▸ **Records supplied**
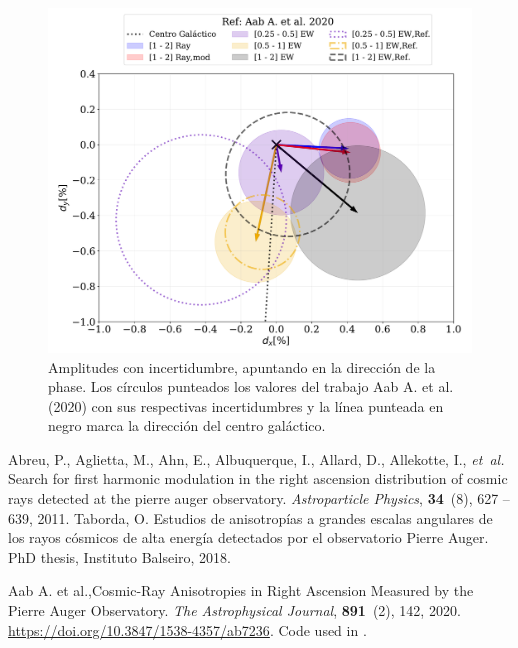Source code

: \documentclass[12pt, doublespace, oneside]{article}
\begin{document}
\begin{figure}[H]
    \begin{small}
        \begin{center}
            \vspace*{-0.21 cm}
            \includegraphics[width=\textwidth]{Figs/comparando_sigmas_v4.pdf}
            \vspace*{-1. cm}
        \end{center}
        \caption{Amplitudes con incertidumbre, apuntando en la dirección  de la phase. Los círculos punteados los valores del trabajo Aab A. et al. (2020) \cite{Aab_2020} con sus respectivas incertidumbres y la línea punteada en negro marca la dirección del centro galáctico.}
        \label{fig:incertidumbre}
    \end{small}
\end{figure}



\begin{thebibliography}{9}
    
  Abreu, P., Aglietta, M., Ahn, E., Albuquerque, I., Allard, D., Allekotte, I.,
    \emph{et~al.}
   Search for first harmonic modulation in the right ascension
    distribution of cosmic rays detected at the pierre auger observatory.
   \emph{Astroparticle Physics}, \textbf{34}~(8), 627 -- 639, 2011.
    Taborda, O. {Estudios de anisotropías a grandes escalas angulares de los rayos
  cósmicos de alta energía detectados por el observatorio Pierre Auger}. PhD thesis, Instituto Balseiro, 2018. 
   
    {Aab A. et al.},{Cosmic-Ray Anisotropies in Right Ascension Measured by the {Pierre   Auger Observatory}}.
    \emph{The Astrophysical Journal}, \textbf{891}~(2), 142, 2020. \url{https://doi.org/10.3847/1538-4357/ab7236}.
    {Code used in \cite{Aab_2020}}.
\end{thebibliography}
    
\end{document}
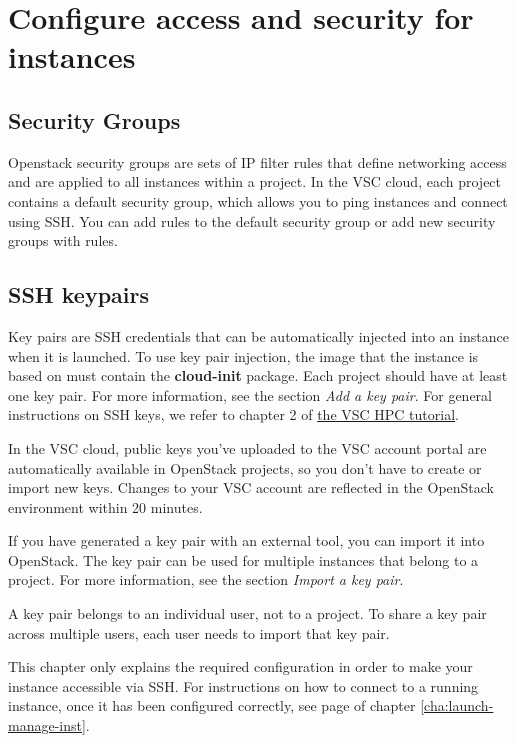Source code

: \chapter{Configure access and security for instances}\label{cha:conf-access-secur}

\section{Security Groups}
Openstack security groups are sets of IP filter rules that define
networking access and are applied to all instances within a project.
In the VSC cloud, each project contains a default security group,
which allows you to ping instances and connect using SSH.  You can add
rules to the default security group or add new security groups with
rules.

\section{SSH keypairs}
Key pairs are SSH credentials that can be automatically injected into
an instance when it is launched. To use key pair injection, the image
that the instance is based on must contain the \textbf{cloud-init}
package. Each project should have at least one key pair. For more
information, see the section \emph{Add a key pair}.  For general
instructions on SSH keys, we refer to chapter 2 of
\href{https://www.vscentrum.be/support/tut-book/vsc-tutorials}{the VSC
  HPC tutorial}.

 In the VSC cloud, public keys you've uploaded to the
VSC account portal are automatically available in OpenStack projects,
so you don't have to create or import new keys.  Changes to your VSC
account are reflected in the OpenStack environment within 20 minutes.

If you have generated a key pair with an external tool, you can import
it into \gls{OpenStack}. The key pair can be used for multiple
instances that belong to a project. For more information, see the
section \emph{Import a key pair}.

 A key pair belongs to an individual user, not to a
project. To share a key pair across multiple users, each user needs to
import that key pair.

 This chapter only explains the required configuration
in order to make your instance accessible via SSH.  For instructions
on how to connect to a running instance, once it has been configured
correctly, see page \pageref{connect-to-your-instance-using-ssh} of
chapter \ref{cha:launch-manage-inst}.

▸ **To-do item**
Check each line of the records for "more" and copy the ones that contain it.

▸ **Exercise output**
package. Each project should have at least one key pair. For more
instances that belong to a project. For more information, see the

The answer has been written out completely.